Biomarkers Predictive of Response to Thiopurine Therapy in Inflammatory Bowel Disease

Abstract

The complex nature of inflammatory bowel disease (IBD) often results in treatment failure for many patients. With some patients cycling through multiple therapies before achieving a sustained period of remission, the ability to predict a patient's response to therapeutics could decrease the time from active disease to clinical remission and mucosal healing. The prospect of such individualized treatment of IBD would be aided by accurate biomarkers, both fecal and serological, which have to date shown value as indicators of IBD activity. Here we review the utility of generic biomarkers for inflammation or mucosal healing, such as calprotectin, C-reactive protein (CRP), and fecal hemoglobin (fHb) as predictors of response to treatment of IBD. We further provide a deeper insight into the utility of monitoring the thiopurine treatment by thiopurine metabolites or alternative hematologic parameters. In light of multiple recent publications of biomarkers and biological therapy, our focus in this review is predicting response to thiopurine treatment only, that is, Azathioprine and 6-Mercaptopurine.

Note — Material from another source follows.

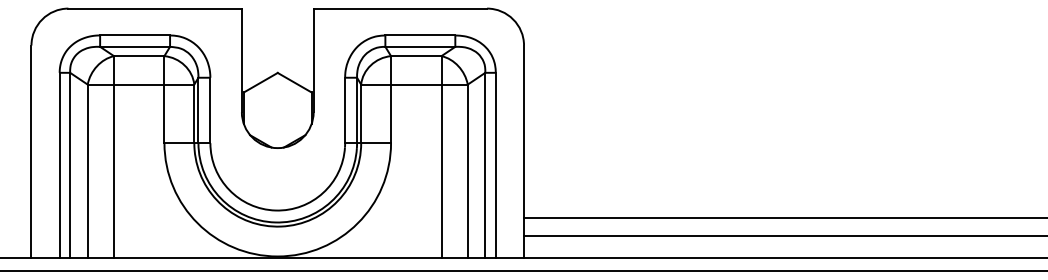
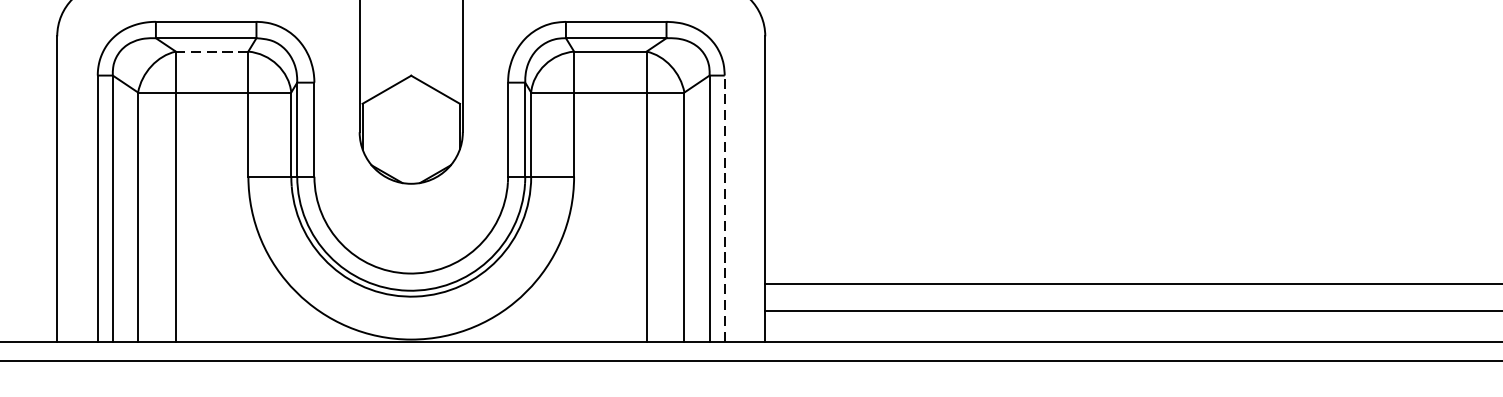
line: (138, 56) -> (211, 52), solid -> dashed
line: (495, 165) -> (724, 208), solid -> dashed

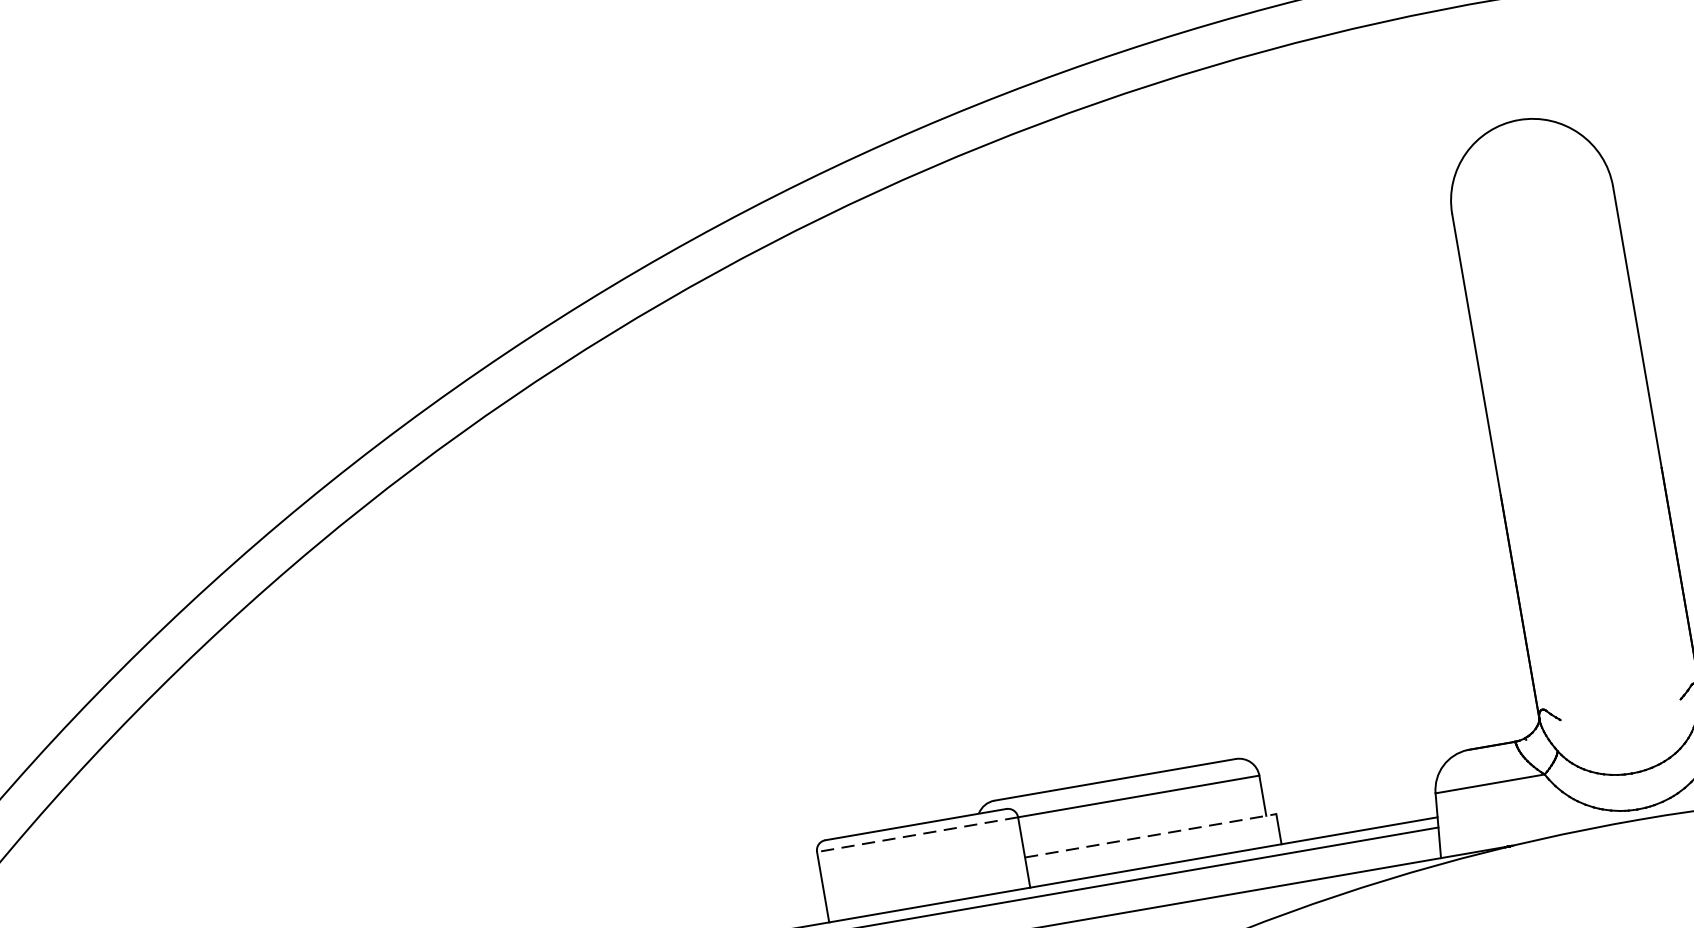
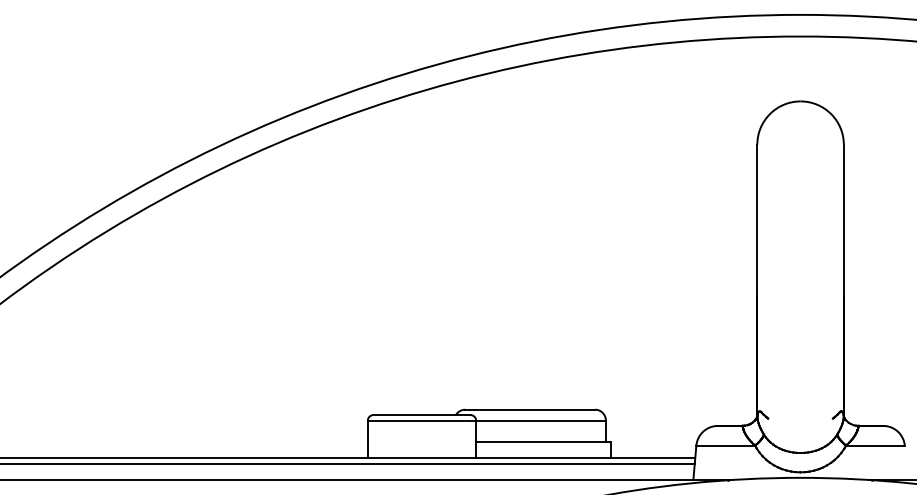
line: (916, 834) -> (421, 420), dashed -> solid
line: (1150, 836) -> (543, 442), dashed -> solid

Keywords: 6-mercaptopurine; Crohn's disease; azathioprine; intestinal inflammation; outcome; predictors; thiopurine; ulcerative colitis.

Figure 1

Simplified metabolism of thiopurines and modes of action according to (–21). As a prodrug, AZA is converted to 6-MP upon reaching the systemic circulation. Following the uptake by transporter molecules, 6-MP is metabolized by three competing pathways either in the liver or gut resulting in immunosuppressive effects. Importantly, 6-TGNs serve as the active metabolites of thiopurine therapy, incorporating into lymphocyte DNA and thereby inducing apoptosis of activated T-lymphocytes as well as exerting direct cytotoxic effects at higher doses. In addition, 6-TGTP inhibits the activity of the GTPase Rac1 resulting in suppression of T cell-dependent immune response. The thiopurine metabolites 6-MeMP and MeTIMP inhibit the enzyme PPAT which catalyzes the first step of de novo purine synthesis; resulting in inhibition of DNA synthesis and cell proliferation along with cytotoxic effects. AZA, Azathioprine; 6-MP, 6-mercaptopurine; TPMT, thiopurine S-methyltransferase; TUA, thiouric acid; HPRT, hypoxanthine phosphoribosyltransferase; MeMP, methylmercaptopurine; TIMP, thioinosine monophosphate; TGNs, thioguanine nucleotides; XO, xanthine oxidase; AO, aldehyde oxidase; TGMP, guanosine monophosphate; TGDP, guanosine diphosphate; TGTP, guanosine triphosphate, NUDT15, nudix hydrolase 15; PPAT, phosphoribosyl pyrophosphate aminotransferase; Rac1, Rac family small GTPase 1. ^*Associated with variability in tolerance to thiopurines. ^#XO inhibitor allopurinol, applied to induce a switch toward 6-TGN production in patients who do not adequately respond to thiopurine treatment.

Figure 2

Prediction of treatment responses in inflammatory bowel diseases. An outline of disease activity, from preclinical symptoms through to remission as indicated by a clinical manifestation threshold. At a predefined stage of the induction therapy (e.g., after 1–3 months according to the treat to target strategy), biomarkers, such as C-reactive protein (CRP), hemoglobin (Hb), fecal hemoglobin (fHb), or neutrophile count (NC) correlate with intestinal inflammation and can predict the response to treatment. Early assessment of treatment efficacy using such surrogate markers, and in conjunction with other biochemical tests, clinical signs, and/or imaging studies, can help to adjust treatment in case of persistent inflammatory disease activity. Such an individualized approach/algorithm can help to achieve mucosal healing and thus to avoid long-term bowel damage and subsequent disability.